Meredith has inked 11 international licensing deals in the last year, and expects to be up and running in Eastern Europe within the next 12 months. Among its stable of U.S. titles are Family Circle, Child and Parents.

Women's lifestyle titles are thought to have the most potential, given the success of Cosmopolitan, Vogue and Glamour. "Women are the primary buyers of magazines [in the U.S.]. Why should it be any different over there?" asks Hearst's Mr. Green. Adds Mr. Zieser: "As you see these economies developing, the concept of the female having the purchasing power in the household will eventually take hold."

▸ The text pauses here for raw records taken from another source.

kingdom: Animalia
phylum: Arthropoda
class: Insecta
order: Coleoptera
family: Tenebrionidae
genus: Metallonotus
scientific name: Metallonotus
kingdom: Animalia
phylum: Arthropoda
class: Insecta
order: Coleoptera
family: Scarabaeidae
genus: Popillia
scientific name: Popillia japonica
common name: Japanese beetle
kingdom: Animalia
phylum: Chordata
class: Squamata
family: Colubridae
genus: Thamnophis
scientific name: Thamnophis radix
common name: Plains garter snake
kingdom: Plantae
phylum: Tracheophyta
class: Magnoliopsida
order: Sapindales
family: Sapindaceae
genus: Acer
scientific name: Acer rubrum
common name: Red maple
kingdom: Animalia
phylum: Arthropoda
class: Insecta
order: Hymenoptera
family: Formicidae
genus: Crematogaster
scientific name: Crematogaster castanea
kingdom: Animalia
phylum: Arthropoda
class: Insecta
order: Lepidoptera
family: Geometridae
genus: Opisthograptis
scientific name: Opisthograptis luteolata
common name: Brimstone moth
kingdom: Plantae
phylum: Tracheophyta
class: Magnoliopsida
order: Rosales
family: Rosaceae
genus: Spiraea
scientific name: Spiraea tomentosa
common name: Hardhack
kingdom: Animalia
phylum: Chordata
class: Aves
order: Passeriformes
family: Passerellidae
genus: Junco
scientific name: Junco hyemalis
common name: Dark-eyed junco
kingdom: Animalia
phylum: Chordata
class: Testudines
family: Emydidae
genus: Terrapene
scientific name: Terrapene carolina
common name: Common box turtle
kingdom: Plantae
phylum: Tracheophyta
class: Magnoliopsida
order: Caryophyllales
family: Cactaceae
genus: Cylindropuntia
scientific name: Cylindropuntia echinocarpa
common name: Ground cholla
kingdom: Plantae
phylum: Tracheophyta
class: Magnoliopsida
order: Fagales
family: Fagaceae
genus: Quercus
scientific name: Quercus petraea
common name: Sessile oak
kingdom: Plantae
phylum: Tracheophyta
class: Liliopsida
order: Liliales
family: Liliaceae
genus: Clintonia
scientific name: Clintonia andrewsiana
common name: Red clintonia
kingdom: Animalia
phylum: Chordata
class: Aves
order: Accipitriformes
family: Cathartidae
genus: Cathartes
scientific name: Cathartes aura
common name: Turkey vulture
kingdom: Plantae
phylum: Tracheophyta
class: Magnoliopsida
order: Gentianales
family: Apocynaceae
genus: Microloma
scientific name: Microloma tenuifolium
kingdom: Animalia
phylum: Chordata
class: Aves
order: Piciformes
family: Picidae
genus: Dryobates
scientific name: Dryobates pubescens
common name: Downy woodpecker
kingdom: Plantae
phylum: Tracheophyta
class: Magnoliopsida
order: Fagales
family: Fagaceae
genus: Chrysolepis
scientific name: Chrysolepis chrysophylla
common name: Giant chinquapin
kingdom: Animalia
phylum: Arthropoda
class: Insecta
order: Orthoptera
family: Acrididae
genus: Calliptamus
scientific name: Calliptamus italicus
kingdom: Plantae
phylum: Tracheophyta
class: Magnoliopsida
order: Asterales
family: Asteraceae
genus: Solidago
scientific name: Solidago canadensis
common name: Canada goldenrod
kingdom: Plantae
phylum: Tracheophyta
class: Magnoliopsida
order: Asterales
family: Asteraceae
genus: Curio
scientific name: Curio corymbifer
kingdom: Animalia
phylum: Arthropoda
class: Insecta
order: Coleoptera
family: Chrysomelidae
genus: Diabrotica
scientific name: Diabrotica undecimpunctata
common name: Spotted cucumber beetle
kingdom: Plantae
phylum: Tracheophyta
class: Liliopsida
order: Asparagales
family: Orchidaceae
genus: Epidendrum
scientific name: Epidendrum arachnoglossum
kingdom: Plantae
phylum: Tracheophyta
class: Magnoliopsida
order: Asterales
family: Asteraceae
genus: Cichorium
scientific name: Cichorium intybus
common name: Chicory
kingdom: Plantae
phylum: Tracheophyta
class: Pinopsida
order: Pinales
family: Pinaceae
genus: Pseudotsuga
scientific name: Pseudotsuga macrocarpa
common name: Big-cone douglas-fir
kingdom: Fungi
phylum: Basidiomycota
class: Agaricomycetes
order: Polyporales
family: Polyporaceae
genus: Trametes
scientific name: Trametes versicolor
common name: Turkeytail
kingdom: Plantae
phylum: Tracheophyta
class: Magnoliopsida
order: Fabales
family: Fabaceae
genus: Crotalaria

Everybody seems quite bullish on Russia, despite the crowded competitive landscape. Beyond that, the prospects appear less clear-cut. Jonathan Newhouse, chairman of Conde Nast International, says his company will shun some of the smaller markets. "It's a question of scale," he says, "so they're not really of interest to us. You're not going to see an Albanian Glamour anytime soon."

Mr. Colvin, on the other hand, sees opportunities for Dennis titles in markets big and small: "The smaller [countries], they add up."

Then there's Mr. Green, who barely pauses for breath during a market-by-market assessment: "Romania is pretty close to being energy-independent; the economy there is tough but improving. Bulgaria's pretty far behind. The Baltic countries have potential, but they're small. Poland and the Czech Republic are positive from an economy standpoint, but there's so much competition that there are limited possibilities for good margins.

"Don't forget that it's one thing to publish in these countries and have a perceived presence there, but you're in business to make money."